Some of this is discrimination. But there are logical reasons too. For instance, women’s haircuts can take more time. There are also strategic reasons. Companies might, say, use a higher-quality fabric for a blouse than a men’s shirt because it allows them to mark up the price more.

“Women may just value those things and be willing to pay more to obtain those features,” Morwitz said.

Retailers use the same tactics when they raise prices, which means inflation is hitting women harder than men.

Krish Thyagarajan, president of the retail analytics company DataWeave, looked at six months of pricing data across 1 million products — mostly apparel and shoes.

“A higher proportion of product on the women’s side saw a higher increase,” he said. “So women’s seems to be kind of gyrating more than men’s.”

The data shows prices for women’s clothing and shoes increased about 15%, which is about 4 percentage points more than for men’s. This gap may not sound like much. But women already make only 83 cents for every $1 a man makes. Women of color make even less. 

It also has a psychological effect. Francesco D’Acunto, a professor of finance at Boston College, said higher prices for products like jeans may make women more sensitive to inflation in general — especially since women do most of the household shopping. 

“They actually find inflation much more visible. And therefore they think more about inflation. They actually expect systematically that inflation will be higher,” he said.

This matters a lot because expectations about inflation change how people look at their personal economies, including whether their wages are worth working for.

“And so this type of effect could be important and unfortunately, again, another negative potential effect for the case of women because it would reduce their labor force participation,” D’Acunto said.

The she-cession and she-flation are colliding.

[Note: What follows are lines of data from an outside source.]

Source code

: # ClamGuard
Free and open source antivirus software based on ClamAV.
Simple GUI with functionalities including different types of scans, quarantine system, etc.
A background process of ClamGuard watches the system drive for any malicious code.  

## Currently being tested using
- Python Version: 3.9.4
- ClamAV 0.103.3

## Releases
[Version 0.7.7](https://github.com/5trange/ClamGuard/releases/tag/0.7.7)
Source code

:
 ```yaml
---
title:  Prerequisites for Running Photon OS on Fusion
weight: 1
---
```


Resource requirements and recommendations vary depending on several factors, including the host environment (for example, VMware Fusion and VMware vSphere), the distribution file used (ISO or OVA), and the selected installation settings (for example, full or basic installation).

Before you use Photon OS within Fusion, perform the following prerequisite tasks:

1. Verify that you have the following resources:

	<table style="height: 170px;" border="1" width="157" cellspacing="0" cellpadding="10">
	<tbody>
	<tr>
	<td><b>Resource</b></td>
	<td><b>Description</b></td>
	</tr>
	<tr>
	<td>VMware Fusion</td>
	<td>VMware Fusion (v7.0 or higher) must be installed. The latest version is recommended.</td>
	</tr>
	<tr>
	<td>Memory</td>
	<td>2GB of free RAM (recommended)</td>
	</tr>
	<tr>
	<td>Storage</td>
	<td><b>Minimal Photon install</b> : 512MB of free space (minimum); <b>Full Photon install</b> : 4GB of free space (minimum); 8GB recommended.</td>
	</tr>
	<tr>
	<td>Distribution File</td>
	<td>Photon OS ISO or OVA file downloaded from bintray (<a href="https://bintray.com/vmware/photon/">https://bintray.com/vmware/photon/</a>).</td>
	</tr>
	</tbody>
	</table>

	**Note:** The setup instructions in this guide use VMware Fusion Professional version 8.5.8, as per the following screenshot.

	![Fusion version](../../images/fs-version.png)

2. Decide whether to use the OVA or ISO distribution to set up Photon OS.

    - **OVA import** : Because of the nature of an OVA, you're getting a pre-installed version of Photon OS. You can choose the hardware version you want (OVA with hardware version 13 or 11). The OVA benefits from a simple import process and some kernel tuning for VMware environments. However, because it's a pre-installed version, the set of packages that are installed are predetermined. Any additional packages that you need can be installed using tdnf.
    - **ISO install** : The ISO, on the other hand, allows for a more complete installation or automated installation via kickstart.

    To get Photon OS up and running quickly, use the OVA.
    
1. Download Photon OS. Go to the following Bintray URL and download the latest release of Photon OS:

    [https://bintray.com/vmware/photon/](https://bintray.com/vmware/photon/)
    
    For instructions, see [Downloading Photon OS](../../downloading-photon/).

And this could further slow women’s return to the workforce. It’s also putting a lot more stress on women who already feel stretched thin after more than two years of pandemic parenting.

Stacey Long is 42 and lives in Chatham, Massachusetts. The restaurant she served at laid her off at the beginning of the pandemic. She was also pregnant with her second child, which made her extra-worried about the virus. Plus, she and her boyfriend, who works as a builder and fisherman, couldn’t find child care for her toddler.

“And then if you find any, the prices are so high. And that’s your entire paycheck, so then almost like, what is the point?” she said.

Meanwhile, rising food prices drove her to switch to generic brand formula for her baby, and she spends more time couponing and getting creative in the kitchen.

“I’m trying to make really awesome meals, but yet, what can you do with a family pack of chicken legs? You can only stretch that so far to make something, you know?”

Long serves her family at home but really misses serving at the restaurant. She’s an extrovert and likes interacting with customers. She’s hoping to get back to work two nights a week this summer.

“Well, I definitely need my sanity. And with two little boys, I’m going to work somehow. I’m going to figure it out,” she said, laughing.

But amid soaring prices and high child care costs, work might contribute more to her sanity than to her family’s purchasing power.